** Extracted records **
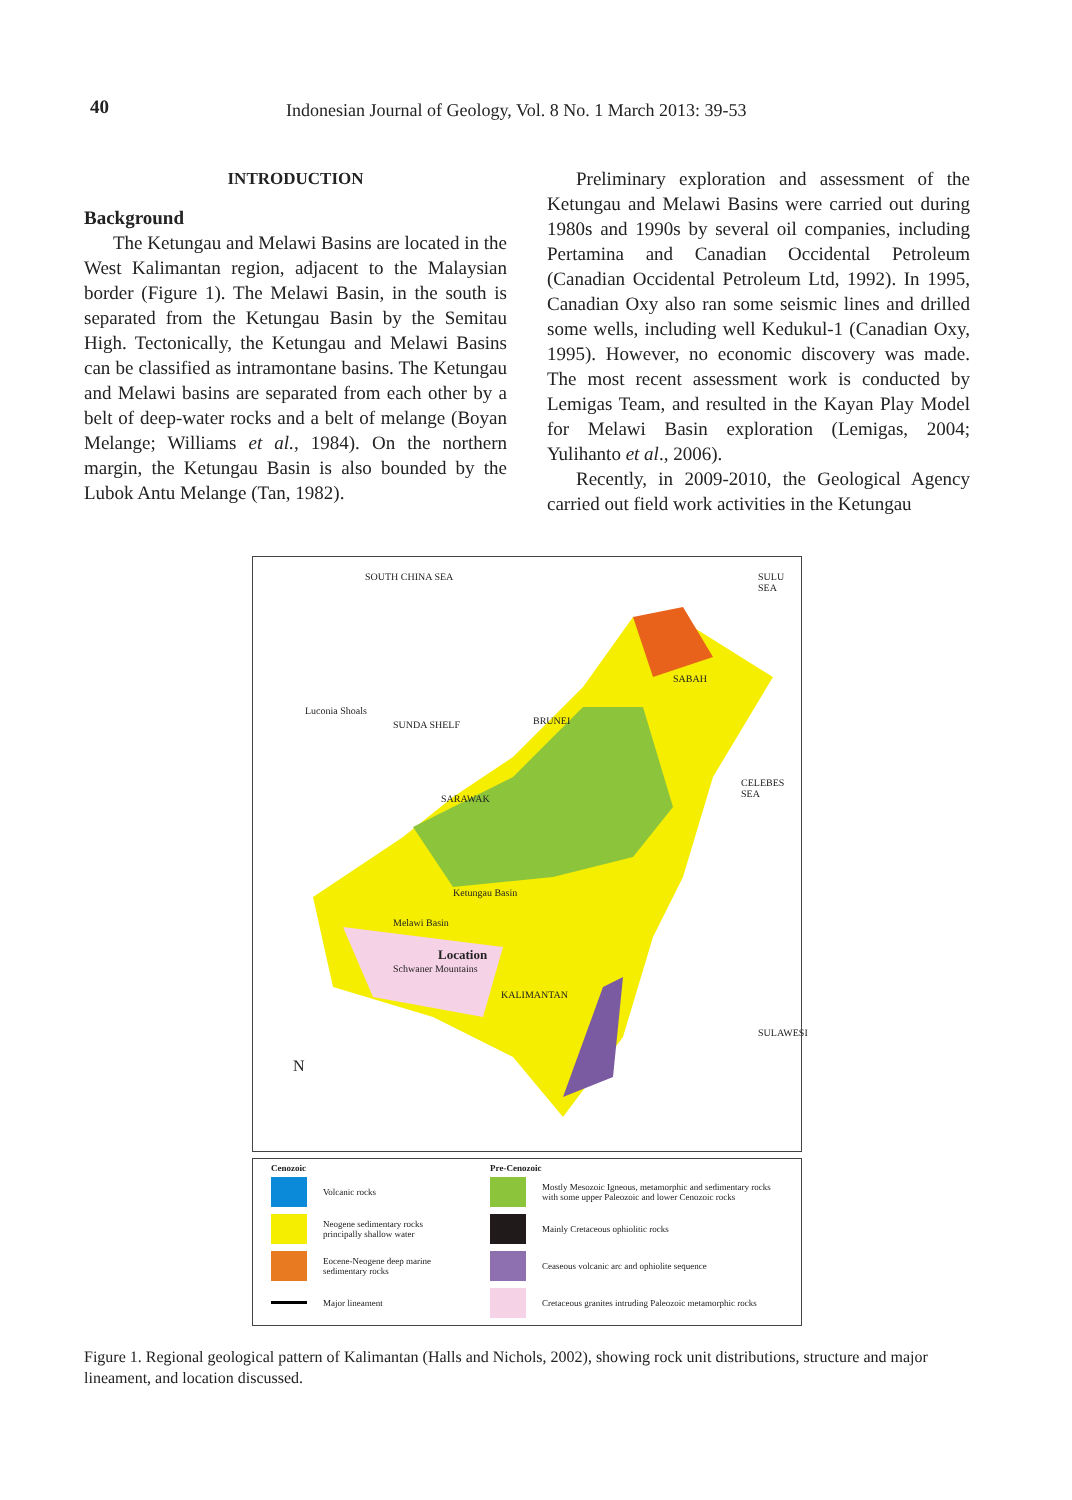40 Indonesian Journal of Geology, Vol. 8 No. 1 March 2013: 39-53
INTRODUCTION
Background
The Ketungau and Melawi Basins are located in the West Kalimantan region, adjacent to the Malaysian border (Figure 1). The Melawi Basin, in the south is separated from the Ketungau Basin by the Semitau High. Tectonically, the Ketungau and Melawi Basins can be classified as intramontane basins. The Ketungau and Melawi basins are separated from each other by a belt of deep-water rocks and a belt of melange (Boyan Melange; Williams et al., 1984). On the northern margin, the Ketungau Basin is also bounded by the Lubok Antu Melange (Tan, 1982).
Preliminary exploration and assessment of the Ketungau and Melawi Basins were carried out during 1980s and 1990s by several oil companies, including Pertamina and Canadian Occidental Petroleum (Canadian Occidental Petroleum Ltd, 1992). In 1995, Canadian Oxy also ran some seismic lines and drilled some wells, including well Kedukul-1 (Canadian Oxy, 1995). However, no economic discovery was made. The most recent assessment work is conducted by Lemigas Team, and resulted in the Kayan Play Model for Melawi Basin exploration (Lemigas, 2004; Yulihanto et al., 2006).
Recently, in 2009-2010, the Geological Agency carried out field work activities in the Ketungau
SOUTH CHINA SEA SULU SEA
Luconia Shoals
SUNDA SHELF BRUNEI
SABAH
SARAWAK
CELEBES SEA
Ketungau Basin
Melawi Basin
Location
Schwaner Mountains
KALIMANTAN
N
SULAWESI
Cenozoic
Volcanic rocks
Neogene sedimentary rocks principally shallow water
Eocene-Neogene deep marine sedimentary rocks
Major lineament
Pre-Cenozoic
Mostly Mesozoic Igneous, metamorphic and sedimentary rocks with some upper Paleozoic and lower Cenozoic rocks
Mainly Cretaceous ophiolitic rocks
Ceaseous volcanic arc and ophiolite sequence
Cretaceous granites intruding Paleozoic metamorphic rocks
Figure 1. Regional geological pattern of Kalimantan (Halls and Nichols, 2002), showing rock unit distributions, structure and major lineament, and location discussed.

** Task prompt **
Of the entries above, transcribe exactly those lines that fall between the line containing "Preliminary exploration and" and the line containing "Mainly Cretaceous ophiolitic rocks", together with those two lines.

** Answer to this exercise **
Preliminary exploration and assessment of the Ketungau and Melawi Basins were carried out during 1980s and 1990s by several oil companies, including Pertamina and Canadian Occidental Petroleum (Canadian Occidental Petroleum Ltd, 1992). In 1995, Canadian Oxy also ran some seismic lines and drilled some wells, including well Kedukul-1 (Canadian Oxy, 1995). However, no economic discovery was made. The most recent assessment work is conducted by Lemigas Team, and resulted in the Kayan Play Model for Melawi Basin exploration (Lemigas, 2004; Yulihanto et al., 2006).
Recently, in 2009-2010, the Geological Agency carried out field work activities in the Ketungau
SOUTH CHINA SEA SULU SEA
Luconia Shoals
SUNDA SHELF BRUNEI
SABAH
SARAWAK
CELEBES SEA
Ketungau Basin
Melawi Basin
Location
Schwaner Mountains
KALIMANTAN
N
SULAWESI
Cenozoic
Volcanic rocks
Neogene sedimentary rocks principally shallow water
Eocene-Neogene deep marine sedimentary rocks
Major lineament
Pre-Cenozoic
Mostly Mesozoic Igneous, metamorphic and sedimentary rocks with some upper Paleozoic and lower Cenozoic rocks
Mainly Cretaceous ophiolitic rocks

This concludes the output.